A ragini "has the feminine character of a raga" (SB Abbas 2003) and Ragini Ramkali has a rather cinematic meaning as per the Ragamala paintings. Raga Ramkali is an early morning raga and is often visually rendered as a woman spurning her cheating lover at daybreak. See this painting and the accompanying text from the Metropolitan Museum of Art:http://metmuseum.org/collection/the-collection-online/search/37852
In this scene, Ashok Kumar/ Jagat mourns the loss of his romantic ideal. His hopes for perfect union are dashed by the news of Maya's marriage. Jagat assumes that he has been betrayed, a reversal of the gendered roles depicted in the Ragini Ramkali painting.
Single source, low key lighting is quite frequently visible in BT films from the 1930s. Notice how naturally (diegetically speaking) the characters stand within the circle of light emitted by the oil lamp. The dramatic impact of such lighting is highlighted when the third character walks from darkness into the light. See also a couple of scenes prior to this, when we see an anguished Ramla in her room at the Hindu temple/boarding house.
The 'woman from the city' is bound to carry the moral burden of her debauched habitat. Even as the priest and his wife harshly brand Ramla as licentious, we see her peek into the wedding scene from behind the compound walls, a forlorn outsider figure in a moment straight out of Murnau's Sunrise. It is to BT's credit that Ramla is not portrayed as an immoral, scheming seductress. Instead, she is a smart, confident city girl who drives her own car but can also accept defeat in love. More crucially, perhaps, she combines tradition with modernity and can interpret inauspicious signs like the falling of the 'veneration plate'!

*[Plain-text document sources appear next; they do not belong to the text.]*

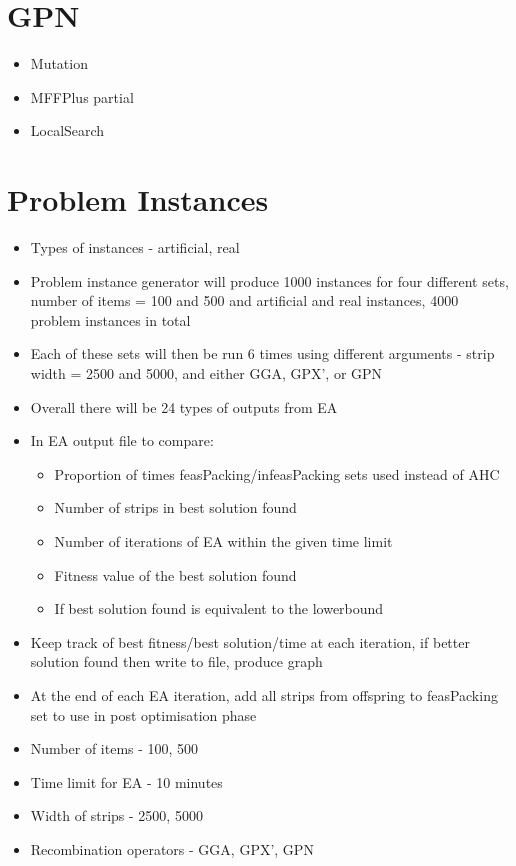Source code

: \documentclass{elsarticle}
\begin{document}
\section{GPN}
\begin{itemize}
	\item Mutation
	\item MFFPlus partial
	\item LocalSearch
\end{itemize}


\section{Problem Instances}
\begin{itemize}
	\item Types of instances - artificial, real
	\item Problem instance generator will produce 1000 instances for four different sets, number of items = 100 and 500 and artificial and real instances, 4000 problem instances in total
	\item Each of these sets will then be run 6 times using different arguments - strip width = 2500 and 5000, and either GGA, GPX', or GPN
	\item Overall there will be 24 types of outputs from EA
	\item In EA output file to compare:
	\begin{itemize}
		\item Proportion of times feasPacking/infeasPacking sets used instead of AHC
		\item Number of strips in best solution found
		\item Number of iterations of EA within the given time limit
		\item Fitness value of the best solution found
		\item If best solution found is equivalent to the lowerbound
	\end{itemize}
	\item Keep track of best fitness/best solution/time at each iteration, if better solution found then write to file, produce graph
\item At the end of each EA iteration, add all strips from offspring to feasPacking set to use in post optimisation phase
\item Number of items - 100, 500
\item Time limit for EA - 10 minutes
\item Width of strips - 2500, 5000
\item Recombination operators - GGA, GPX', GPN
\end{itemize}
\end{document}
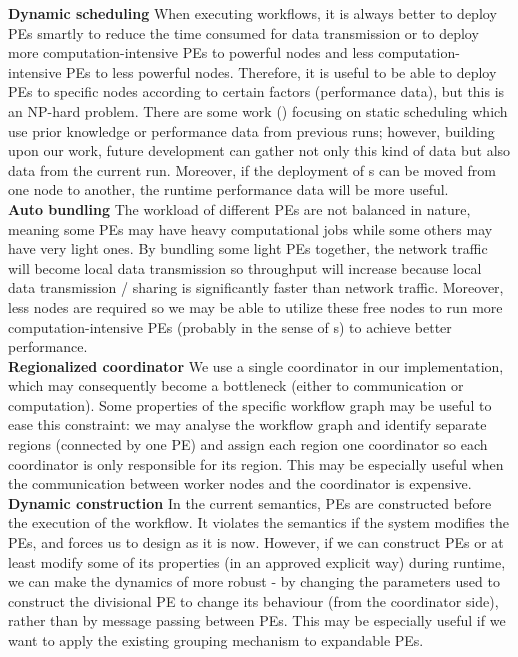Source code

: \textbf{Dynamic scheduling}\quad
When executing workflows, it is always better to deploy PEs smartly to reduce the time consumed for data transmission or to deploy more computation-intensive PEs to powerful nodes and less computation-intensive PEs to less powerful nodes. Therefore, it is useful to be able to deploy PEs to specific nodes according to certain factors (\eg performance data), but this is an NP-hard problem. There are some work (\eg \cite{teylo2017hybrid}) focusing on static scheduling which use prior knowledge or performance data from previous runs; however, building upon our work, future development can gather not only this kind of data but also data from the current run. Moreover, if the deployment of \tPEInst{}s can be moved from one node to another, the runtime performance data will be more useful. \\

\textbf{Auto bundling}\quad
The workload of different PEs are not balanced in nature, meaning some PEs may have heavy computational jobs while some others may have very light ones. By bundling some light PEs together, the network traffic will become local data transmission so throughput will increase because local data transmission / sharing is significantly faster than network traffic. Moreover, less nodes are required so we may be able to utilize these free nodes to run more computation-intensive PEs (probably in the sense of \tPEDup{}s) to achieve better performance. \\

\textbf{Regionalized coordinator}\quad
We use a single coordinator in our implementation, which may consequently become a bottleneck (either to communication or computation). Some properties of the specific workflow graph may be useful to ease this constraint: we may analyse the workflow graph and identify separate regions (\eg connected by one PE) and assign each region one coordinator so each coordinator is only responsible for its region. This may be especially useful when the communication between worker nodes and the coordinator is expensive. \\

\textbf{Dynamic construction}\quad
In the current \dpy semantics, PEs are constructed before the execution of the workflow. It violates the semantics if the system modifies the PEs, and forces us to design \tdynexp as it is now. However, if we can construct PEs or at least modify some of its properties (in an approved explicit way) during runtime, we can make the dynamics of \tdynexp more robust - by changing the parameters used to construct the divisional PE to change its behaviour (from the coordinator side), rather than by message passing between PEs. This may be especially useful if we want to apply the existing grouping mechanism to expandable PEs.

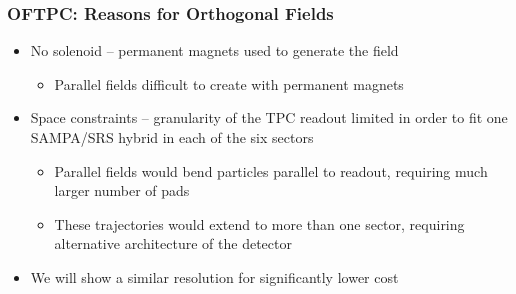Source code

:\documentclass{beamer}
\begin{document}
	\begin{frame}
		\frametitle{OFTPC: Reasons for Orthogonal Fields}
		\begin{itemize}
			\item No solenoid -- permanent magnets used to generate the field
			\begin{itemize}
				\item Parallel fields difficult to create with permanent magnets
			\end{itemize}
			\item Space constraints -- granularity of the TPC readout limited in order to fit one SAMPA/SRS hybrid in each of the six sectors
			\begin{itemize}
				\item Parallel fields would bend particles parallel to readout, requiring much larger number of pads
				\item These trajectories would extend to more than one sector, requiring alternative architecture of the detector
			\end{itemize}
			\item We will show a similar resolution for significantly lower cost
		\end{itemize}
	\end{frame}
	
\end{document}
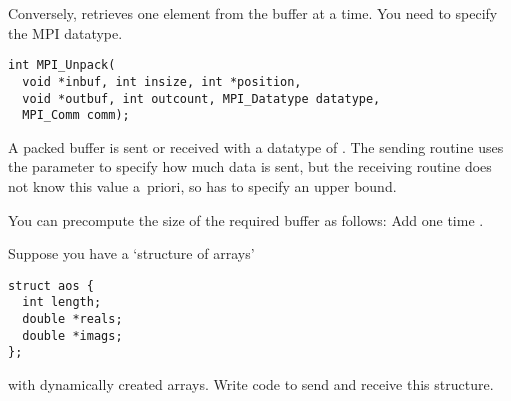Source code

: Conversely,  retrieves one element
from the buffer at a time. You need to specify the MPI datatype.
\begin{lstlisting}
int MPI_Unpack(
  void *inbuf, int insize, int *position,
  void *outbuf, int outcount, MPI_Datatype datatype,
  MPI_Comm comm);
\end{lstlisting}

A packed buffer is sent or received with a datatype of
. The sending routine uses the 
parameter to specify how much data is sent, but the receiving routine
does not know this value a~priori, so has to specify an upper bound.


You can precompute the size of the required buffer as follows:
%
%
Add one time .

\begin{exercise}
  \label{ex:packAOS}
  Suppose you have a `structure of arrays'
\begin{lstlisting}
struct aos {
  int length;
  double *reals;
  double *imags;
};
\end{lstlisting}
  with dynamically created arrays. Write code to send and receive this
  structure.
\end{exercise}
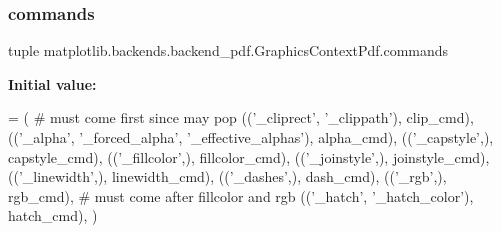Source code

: \mbox{\label{classmatplotlib_1_1backends_1_1backend__pdf_1_1GraphicsContextPdf_a5994b3ceebb8ca86feb327cf79094d8c}} 
\subsubsection{\texorpdfstring{commands}{commands}}
{\footnotesize\ttfamily tuple matplotlib.\+backends.\+backend\+\_\+pdf.\+Graphics\+Context\+Pdf.\+commands\hspace{0.3cm}{\ttfamily [static]}}

{\bfseries Initial value\+:}
\begin{DoxyCode}
=  (
        \textcolor{comment}{# must come first since may pop}
        ((\textcolor{stringliteral}{'\_cliprect'}, \textcolor{stringliteral}{'\_clippath'}), clip\_cmd),
        ((\textcolor{stringliteral}{'\_alpha'}, \textcolor{stringliteral}{'\_forced\_alpha'}, \textcolor{stringliteral}{'\_effective\_alphas'}), alpha\_cmd),
        ((\textcolor{stringliteral}{'\_capstyle'},), capstyle\_cmd),
        ((\textcolor{stringliteral}{'\_fillcolor'},), fillcolor\_cmd),
        ((\textcolor{stringliteral}{'\_joinstyle'},), joinstyle\_cmd),
        ((\textcolor{stringliteral}{'\_linewidth'},), linewidth\_cmd),
        ((\textcolor{stringliteral}{'\_dashes'},), dash\_cmd),
        ((\textcolor{stringliteral}{'\_rgb'},), rgb\_cmd),
        \textcolor{comment}{# must come after fillcolor and rgb}
        ((\textcolor{stringliteral}{'\_hatch'}, \textcolor{stringliteral}{'\_hatch\_color'}), hatch\_cmd),
        )
\end{DoxyCode}
\mbox{\label{classmatplotlib_1_1backends_1_1backend__pdf_1_1GraphicsContextPdf_a5b5056a5bfa05653e5b803bb8387e10a}} 
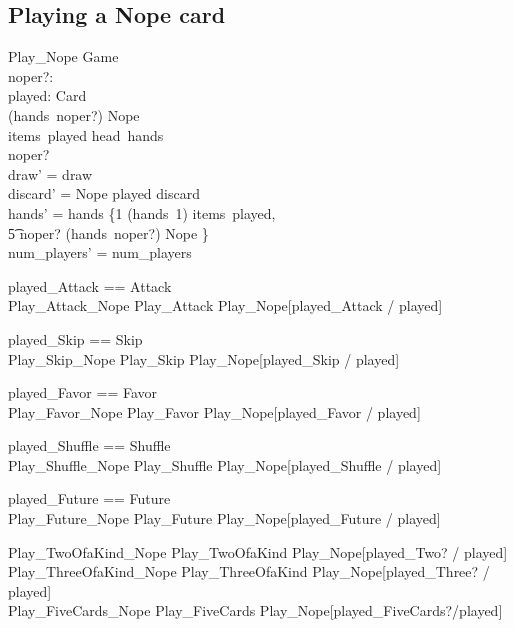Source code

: \documentclass[11pt, fuzz]{article}
\begin{document}
\subsection{Playing a Nope card}

\begin{schema}{Play\_Nope}
    \Delta Game \\
    noper?: \nat \\
    played: \seq Card \\
\where
    (hands~noper?) \bcount Nope  \\
    items~played \subbageq head~hands \\
    noper?  \\
    draw' = draw \\
    discard' = \langle Nope \rangle \cat played \cat discard \\
    hands' = hands \oplus \{1 \mapsto (hands~1) \uminus items~played,\\ \t5 noper? \mapsto (hands~noper?) \uminus \lbag Nope \rbag \} \\
    num\_players' = num\_players
\end{schema}

\begin{zed}
    played\_Attack == \langle Attack \rangle \\
    Play\_Attack\_Nope  Play\_Attack \lor Play\_Nope[played\_Attack / played]
\end{zed}

\begin{zed}
    played\_Skip == \langle Skip \rangle \\
    Play\_Skip\_Nope  Play\_Skip \lor Play\_Nope[played\_Skip / played]
\end{zed}

\begin{zed}
    played\_Favor == \langle Favor \rangle \\
    Play\_Favor\_Nope  Play\_Favor \lor Play\_Nope[played\_Favor / played]
\end{zed}

\begin{zed}
    played\_Shuffle == \langle Shuffle \rangle \\
    Play\_Shuffle\_Nope  Play\_Shuffle \lor Play\_Nope[played\_Shuffle / played]
\end{zed}

\begin{zed}
    played\_Future == \langle Future \rangle \\
    Play\_Future\_Nope  Play\_Future \lor Play\_Nope[played\_Future / played]
\end{zed}


\begin{zed}
Play\_TwoOfaKind\_Nope  Play\_TwoOfaKind \lor Play\_Nope[played\_Two? / played] \\
Play\_ThreeOfaKind\_Nope  Play\_ThreeOfaKind \lor Play\_Nope[played\_Three? / played] \\
Play\_FiveCards\_Nope  Play\_FiveCards \lor Play\_Nope[played\_FiveCards?/played]
\end{zed}
\end{document}
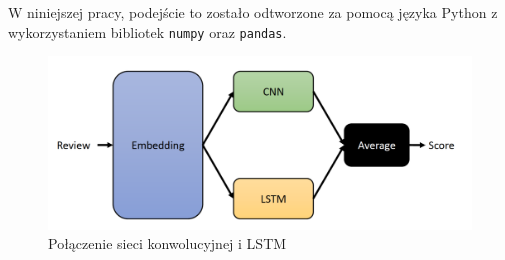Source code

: W niniejszej pracy, podejście to zostało odtworzone za pomocą języka Python z wykorzystaniem bibliotek \verb_numpy_ oraz \verb_pandas_.

\begin{figure}[H]
	\centering
	\includegraphics[width=1\linewidth]{images/chapter2/ensemble.pdf}
	\caption{Połączenie sieci konwolucyjnej i LSTM \cite{minaee2019deep}}
	\label{fig:ensemble}
\end{figure}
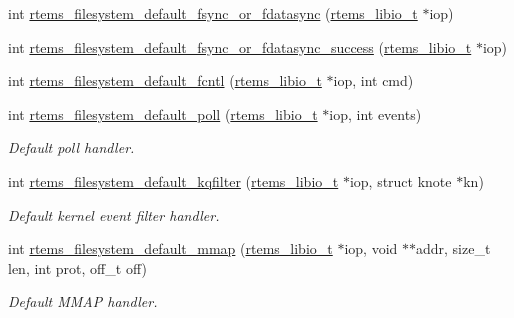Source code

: \begin{DoxyCompactItemize}
\item 
int \mbox{\hyperlink{group__LibIOFSHandler_ga7bcb245cbe4a71b0952beca086b63e1b}{rtems\+\_\+filesystem\+\_\+default\+\_\+fsync\+\_\+or\+\_\+fdatasync}} (\mbox{\hyperlink{structrtems__libio__tt}{rtems\+\_\+libio\+\_\+t}} $\ast$iop)
\item 
int \mbox{\hyperlink{group__LibIOFSHandler_ga9447b9dc7947e64bde539307a8c0cdb5}{rtems\+\_\+filesystem\+\_\+default\+\_\+fsync\+\_\+or\+\_\+fdatasync\+\_\+success}} (\mbox{\hyperlink{structrtems__libio__tt}{rtems\+\_\+libio\+\_\+t}} $\ast$iop)
\item 
int \mbox{\hyperlink{group__LibIOFSHandler_ga090f67473d9fa5f26368adeb11c939c8}{rtems\+\_\+filesystem\+\_\+default\+\_\+fcntl}} (\mbox{\hyperlink{structrtems__libio__tt}{rtems\+\_\+libio\+\_\+t}} $\ast$iop, int cmd)
\item 
int \mbox{\hyperlink{group__LibIOFSHandler_ga608540b3299f81fabee388092bdfbc9f}{rtems\+\_\+filesystem\+\_\+default\+\_\+poll}} (\mbox{\hyperlink{structrtems__libio__tt}{rtems\+\_\+libio\+\_\+t}} $\ast$iop, int events)
\begin{DoxyCompactList}\small\item\em Default poll handler. \end{DoxyCompactList}\item 
int \mbox{\hyperlink{group__LibIOFSHandler_ga9616b979a36fc433734c0e79e2c13f3d}{rtems\+\_\+filesystem\+\_\+default\+\_\+kqfilter}} (\mbox{\hyperlink{structrtems__libio__tt}{rtems\+\_\+libio\+\_\+t}} $\ast$iop, struct knote $\ast$kn)
\begin{DoxyCompactList}\small\item\em Default kernel event filter handler. \end{DoxyCompactList}\item 
int \mbox{\hyperlink{group__LibIOFSHandler_gac2f7ea9b90b247cee91c3b6b10bf7ba9}{rtems\+\_\+filesystem\+\_\+default\+\_\+mmap}} (\mbox{\hyperlink{structrtems__libio__tt}{rtems\+\_\+libio\+\_\+t}} $\ast$iop, void $\ast$$\ast$addr, size\+\_\+t len, int prot, off\+\_\+t off)
\begin{DoxyCompactList}\small\item\em Default M\+M\+AP handler. \end{DoxyCompactList}\end{DoxyCompactItemize}
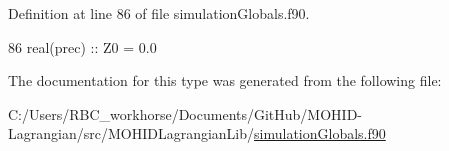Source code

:Definition at line 86 of file simulation\+Globals.\+f90.


\begin{DoxyCode}
86         \textcolor{keywordtype}{real(prec)}   :: Z0 = 0.0
\end{DoxyCode}


The documentation for this type was generated from the following file\+:\begin{DoxyCompactItemize}
\item 
C\+:/\+Users/\+R\+B\+C\+\_\+workhorse/\+Documents/\+Git\+Hub/\+M\+O\+H\+I\+D-\/\+Lagrangian/src/\+M\+O\+H\+I\+D\+Lagrangian\+Lib/\mbox{\hyperlink{simulation_globals_8f90}{simulation\+Globals.\+f90}}\end{DoxyCompactItemize}
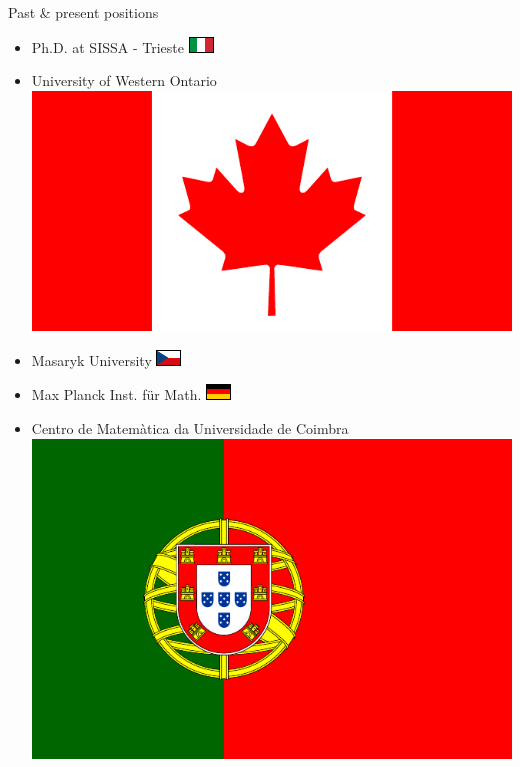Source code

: \documentclass{beamer}
\author{Fosco Loregian \darkLogo}
\title{}
\date{\today}
\begin{document}
\begin{frame}
  \maketitle
\end{frame}
\begin{frame}{Past \& present positions}
  \begin{itemize}
    \item<+-> Ph.D. at SISSA - Trieste \includegraphics{ita.pdf}

    \item<+-> University of Western Ontario \includegraphics[scale=.04]{can.pdf}

    \item<+-> Masaryk University \includegraphics{czr.pdf}

    \item<+-> Max Planck Inst. für Math. \includegraphics{ger.pdf}

    \item<+-> Centro de Matemàtica da Universidade de Coimbra \includegraphics[scale=.04]{por.pdf}


\end{itemize}
\end{frame}
\end{document}
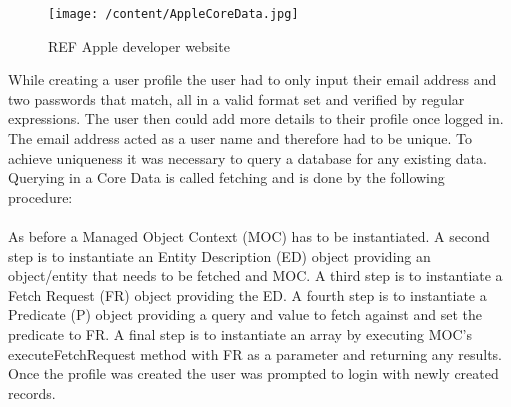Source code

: \documentclass[12pt, a4paper]{report}   %
\begin{document}
\begin{enumerate}
\begin{figure}[H]
  \centering
	\texttt{[image: /content/AppleCoreData.jpg]}
	  \caption{REF Apple developer website}
\end{figure}


While creating a user profile the user had to only input their email address and two passwords that match, all in a valid format set and verified by regular expressions. The user then could add more details to their profile once logged in. The email address acted as a user name and therefore had to be unique. To achieve uniqueness it was necessary to query a database for any existing data. Querying in a Core Data is called fetching and is done by the following procedure:\\ \\
As before a Managed Object Context (MOC) has to be instantiated. A second step is to instantiate an Entity Description (ED) object providing an object/entity that needs to be fetched and MOC. A third step is to instantiate a Fetch Request (FR) object providing the ED. A fourth step is to instantiate a Predicate (P) object providing a query and value to fetch against and set the predicate to FR. A final step is to instantiate an array by executing MOC's executeFetchRequest method with FR as a parameter and returning any results.
Once the profile was created the user was prompted to login with newly created records.



\end{enumerate}
\end{document}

A review of the film echoes this reading: "Ramala though very modern as girls go now a days is nevertheless singularly innocent. Maya her rival in the picture, who, unlike Ramala did not have the advantage of modern education, is very like Ramala. Both suffer equally when called upon to conform to the demand of custom at the sacrifice of love." (Times of India, May 14, 1937).
The tempestuous night of final revelations begins.. all narrative strands intersect as multiple desperate lovers flounder in the storm.
This climactic sequence uses pathetic fallacy to great effect. All key characters confess their heart's secrets with the howling wind and blinding lightning serving as a mirror to their psychological turmoil. We intercut between four sets of characters and locations. The lighting is low key and expressionist, and shadows gain meaning.
If the natural world isn't enough to portray characters' emotional struggles, then optical effects can do the trick. Prem Kahani uses superimposiiton in key scenes to articulate a character's mental processes - in this case Chandrakant's epiphanic realization of the purity of Maya's love.
Usha is literally haunted by Jagat's words and visage as she too understands the compulsions of true love.
Four lives have been lost in vain. Chandrakant's crazed look signifies his spiritual transformation. We dissolve to the same composition in the present where Chandrakant has renounced material pleasure.
A lesson well learned. The daughter's reaction shot is unnecessary as the moral of the tale is targeted at the older generation.